I say that for any sufficiently sized group of people (more than 4, less than 12) that have known each other for a while, each person worth something can be modeled by a hybrid of no more than two Goonies characters when they find themselves in an 'adventure' sort of situation.

For example, I am Mikey, with a little bit of Data thrown in. I used to be Chunks. I have a friend who is exactly like Brand. I have another friend who is Steph, and another who is Andy. I imagine that if you thought about your core group of friends, and the big things you've done together, you'd start to see which were Goonies, and which goonies at that. Some people aren't cut out to be Goonies. They don't have the constitution for it. But the ones that do are easy to identify in the face of difficulties--Goonies never say die.

Of course, it's possible you haven't seen the Goonies, or not recently: Go hunt it up. It's a great movie from my generation's childhood, and we grew up on it. While our babysitters were watching the Breakfast Club and identifying with the Princess, the Brain, the Jock, The Criminal, and the Psycho, we were in the next room watching the Goonies. Each generation has movies that define them. Movies that speak to their most stereotypical and elemental members.

I got to thinking a few months ago about a movie I haven't seen in a long time, that I nearly wore out the VHS tape for in our old VCR. It's called Space Camp. It was The Goonies for Geeks.

 Posted by Hello


There are five kids. The incredibly-young Star-Wars geek, the "I'm too cool for this" geek, the earnest and hard worker, the photographic-memory bubblegum girl, and the Geek-with-a-Dream. On a weekend drill mission where a group of space camp kids actually run through a launch simulation, a technical error forced by a robot named Jinx puts them in orbit.

Growing up, I was Max, the smart but immature kid with the big imagination. But just like with the goonies, each of these archetypes can be applied to most members of a geek gathering. Maybe you'll have to combine two of the characters, but normally not more than that. Of course, if your friends are not all geeks, some of them won't fit into these molds. Fact of life. Just like those with weak convictions can't be Goonies, it takes a certain kind of person to fit the space camp mold.

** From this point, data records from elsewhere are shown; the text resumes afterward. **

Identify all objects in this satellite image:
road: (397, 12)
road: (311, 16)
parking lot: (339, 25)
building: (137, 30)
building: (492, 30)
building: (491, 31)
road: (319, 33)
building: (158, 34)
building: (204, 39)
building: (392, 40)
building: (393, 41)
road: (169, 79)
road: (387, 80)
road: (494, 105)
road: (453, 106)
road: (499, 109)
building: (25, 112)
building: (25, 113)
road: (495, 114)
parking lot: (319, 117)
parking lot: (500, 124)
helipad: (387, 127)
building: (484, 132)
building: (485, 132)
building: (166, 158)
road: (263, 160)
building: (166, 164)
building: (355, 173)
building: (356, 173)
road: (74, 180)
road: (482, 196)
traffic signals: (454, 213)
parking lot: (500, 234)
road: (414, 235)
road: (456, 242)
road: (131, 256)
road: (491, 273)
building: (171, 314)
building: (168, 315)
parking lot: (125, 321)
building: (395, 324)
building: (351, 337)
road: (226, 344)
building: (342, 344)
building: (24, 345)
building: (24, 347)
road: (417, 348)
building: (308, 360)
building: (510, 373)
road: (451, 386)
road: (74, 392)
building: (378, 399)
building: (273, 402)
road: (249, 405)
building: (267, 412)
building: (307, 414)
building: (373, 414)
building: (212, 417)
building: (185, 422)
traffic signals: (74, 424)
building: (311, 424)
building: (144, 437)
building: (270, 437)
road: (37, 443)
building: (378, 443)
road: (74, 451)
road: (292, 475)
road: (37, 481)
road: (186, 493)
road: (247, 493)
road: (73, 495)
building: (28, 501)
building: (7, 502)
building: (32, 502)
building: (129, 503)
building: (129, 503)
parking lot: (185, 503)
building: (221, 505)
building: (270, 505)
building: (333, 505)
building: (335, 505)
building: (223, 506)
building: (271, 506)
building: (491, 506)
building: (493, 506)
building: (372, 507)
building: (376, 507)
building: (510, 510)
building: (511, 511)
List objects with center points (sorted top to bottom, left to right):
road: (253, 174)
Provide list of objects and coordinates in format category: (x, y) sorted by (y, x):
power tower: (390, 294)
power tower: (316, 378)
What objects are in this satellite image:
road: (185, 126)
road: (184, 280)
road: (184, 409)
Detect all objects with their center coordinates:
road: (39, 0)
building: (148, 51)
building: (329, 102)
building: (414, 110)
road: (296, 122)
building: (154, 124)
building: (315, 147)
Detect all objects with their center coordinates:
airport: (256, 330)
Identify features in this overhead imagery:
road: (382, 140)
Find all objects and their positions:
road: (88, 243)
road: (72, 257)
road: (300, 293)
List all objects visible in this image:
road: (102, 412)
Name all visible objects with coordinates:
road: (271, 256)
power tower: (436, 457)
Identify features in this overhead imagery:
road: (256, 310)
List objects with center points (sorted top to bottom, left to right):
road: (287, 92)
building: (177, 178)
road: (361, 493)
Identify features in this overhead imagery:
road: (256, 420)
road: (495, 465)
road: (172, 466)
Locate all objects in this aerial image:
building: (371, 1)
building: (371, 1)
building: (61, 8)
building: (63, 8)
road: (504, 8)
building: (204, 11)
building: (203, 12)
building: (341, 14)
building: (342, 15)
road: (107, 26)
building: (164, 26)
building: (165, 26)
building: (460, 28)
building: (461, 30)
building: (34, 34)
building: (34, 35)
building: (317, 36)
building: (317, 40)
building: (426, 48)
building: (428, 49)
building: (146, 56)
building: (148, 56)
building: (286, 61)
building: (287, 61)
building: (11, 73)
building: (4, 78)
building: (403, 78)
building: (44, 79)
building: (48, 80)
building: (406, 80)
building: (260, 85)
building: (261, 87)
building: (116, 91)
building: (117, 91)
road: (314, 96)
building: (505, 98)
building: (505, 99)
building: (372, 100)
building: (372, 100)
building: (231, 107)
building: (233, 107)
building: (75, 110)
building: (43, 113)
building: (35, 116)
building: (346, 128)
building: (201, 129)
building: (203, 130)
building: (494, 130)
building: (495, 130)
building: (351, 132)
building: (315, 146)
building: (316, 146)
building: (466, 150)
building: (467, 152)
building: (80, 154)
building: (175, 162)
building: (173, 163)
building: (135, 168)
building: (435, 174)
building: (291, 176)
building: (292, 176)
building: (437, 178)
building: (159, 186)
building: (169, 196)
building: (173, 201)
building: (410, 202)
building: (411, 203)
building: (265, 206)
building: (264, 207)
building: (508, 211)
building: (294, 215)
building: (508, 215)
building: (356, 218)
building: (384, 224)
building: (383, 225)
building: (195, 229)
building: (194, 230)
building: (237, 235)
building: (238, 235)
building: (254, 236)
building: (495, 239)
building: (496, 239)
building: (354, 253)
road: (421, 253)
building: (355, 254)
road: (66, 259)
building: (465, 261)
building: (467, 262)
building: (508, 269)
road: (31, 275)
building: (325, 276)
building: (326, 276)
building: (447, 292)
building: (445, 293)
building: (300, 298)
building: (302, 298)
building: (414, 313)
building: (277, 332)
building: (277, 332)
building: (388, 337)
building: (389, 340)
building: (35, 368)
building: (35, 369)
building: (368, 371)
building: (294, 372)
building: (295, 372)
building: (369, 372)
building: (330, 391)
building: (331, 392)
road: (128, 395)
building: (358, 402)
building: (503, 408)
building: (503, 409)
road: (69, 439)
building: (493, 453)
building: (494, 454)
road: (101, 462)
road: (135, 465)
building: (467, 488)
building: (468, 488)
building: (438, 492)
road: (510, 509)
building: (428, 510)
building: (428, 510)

Each of us has a movie that helped us realize who we were. We let the movies reveal to us who we could be, and sometimes we use the movies as guides for our lives. What role models have you chosen because you thought they reflected who you were, instead of who you wanted to be? Have you sold yourself short? I hope not.

I'm not Max from Space Camp anymore. I don't ramble on about Jedi Knights and The Force these days. I'm not the brain from the Breakfast Club anymore either. These days I see different films and recognize myself in different faces. But a trip down memory lane opened my eyes to some interesting habits of mine, and the movies that spawned them. What will you realize when you take your own journey?